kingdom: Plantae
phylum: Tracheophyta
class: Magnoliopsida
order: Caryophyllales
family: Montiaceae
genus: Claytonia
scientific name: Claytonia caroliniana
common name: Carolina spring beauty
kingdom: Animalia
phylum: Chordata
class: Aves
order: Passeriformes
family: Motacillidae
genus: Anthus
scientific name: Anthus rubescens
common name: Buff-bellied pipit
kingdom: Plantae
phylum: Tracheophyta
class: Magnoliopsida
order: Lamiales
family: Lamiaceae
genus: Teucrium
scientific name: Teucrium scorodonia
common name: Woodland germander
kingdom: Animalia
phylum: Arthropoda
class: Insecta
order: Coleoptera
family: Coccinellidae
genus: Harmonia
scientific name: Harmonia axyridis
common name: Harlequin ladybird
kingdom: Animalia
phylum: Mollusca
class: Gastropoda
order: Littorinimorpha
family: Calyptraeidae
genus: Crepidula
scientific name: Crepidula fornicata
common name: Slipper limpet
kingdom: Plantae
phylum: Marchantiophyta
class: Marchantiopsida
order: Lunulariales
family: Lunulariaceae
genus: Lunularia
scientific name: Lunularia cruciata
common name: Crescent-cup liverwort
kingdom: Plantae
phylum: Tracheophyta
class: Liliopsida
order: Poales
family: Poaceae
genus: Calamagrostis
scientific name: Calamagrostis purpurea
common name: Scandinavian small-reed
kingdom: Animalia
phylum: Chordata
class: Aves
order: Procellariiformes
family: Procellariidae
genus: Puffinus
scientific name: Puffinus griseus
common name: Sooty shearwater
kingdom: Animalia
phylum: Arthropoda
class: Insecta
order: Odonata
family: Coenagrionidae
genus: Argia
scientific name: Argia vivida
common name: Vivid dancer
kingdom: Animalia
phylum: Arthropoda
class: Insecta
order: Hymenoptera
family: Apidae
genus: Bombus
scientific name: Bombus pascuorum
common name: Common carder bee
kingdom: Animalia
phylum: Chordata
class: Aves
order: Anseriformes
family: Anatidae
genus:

|---|

◆ **EXERCISE**: Reproduce all of the lines above verbatim, from the first to the last.

◆ **CORRECT RESPONSE**:
kingdom: Plantae
phylum: Tracheophyta
class: Magnoliopsida
order: Caryophyllales
family: Montiaceae
genus: Claytonia
scientific name: Claytonia caroliniana
common name: Carolina spring beauty
kingdom: Animalia
phylum: Chordata
class: Aves
order: Passeriformes
family: Motacillidae
genus: Anthus
scientific name: Anthus rubescens
common name: Buff-bellied pipit
kingdom: Plantae
phylum: Tracheophyta
class: Magnoliopsida
order: Lamiales
family: Lamiaceae
genus: Teucrium
scientific name: Teucrium scorodonia
common name: Woodland germander
kingdom: Animalia
phylum: Arthropoda
class: Insecta
order: Coleoptera
family: Coccinellidae
genus: Harmonia
scientific name: Harmonia axyridis
common name: Harlequin ladybird
kingdom: Animalia
phylum: Mollusca
class: Gastropoda
order: Littorinimorpha
family: Calyptraeidae
genus: Crepidula
scientific name: Crepidula fornicata
common name: Slipper limpet
kingdom: Plantae
phylum: Marchantiophyta
class: Marchantiopsida
order: Lunulariales
family: Lunulariaceae
genus: Lunularia
scientific name: Lunularia cruciata
common name: Crescent-cup liverwort
kingdom: Plantae
phylum: Tracheophyta
class: Liliopsida
order: Poales
family: Poaceae
genus: Calamagrostis
scientific name: Calamagrostis purpurea
common name: Scandinavian small-reed
kingdom: Animalia
phylum: Chordata
class: Aves
order: Procellariiformes
family: Procellariidae
genus: Puffinus
scientific name: Puffinus griseus
common name: Sooty shearwater
kingdom: Animalia
phylum: Arthropoda
class: Insecta
order: Odonata
family: Coenagrionidae
genus: Argia
scientific name: Argia vivida
common name: Vivid dancer
kingdom: Animalia
phylum: Arthropoda
class: Insecta
order: Hymenoptera
family: Apidae
genus: Bombus
scientific name: Bombus pascuorum
common name: Common carder bee
kingdom: Animalia
phylum: Chordata
class: Aves
order: Anseriformes
family: Anatidae
genus:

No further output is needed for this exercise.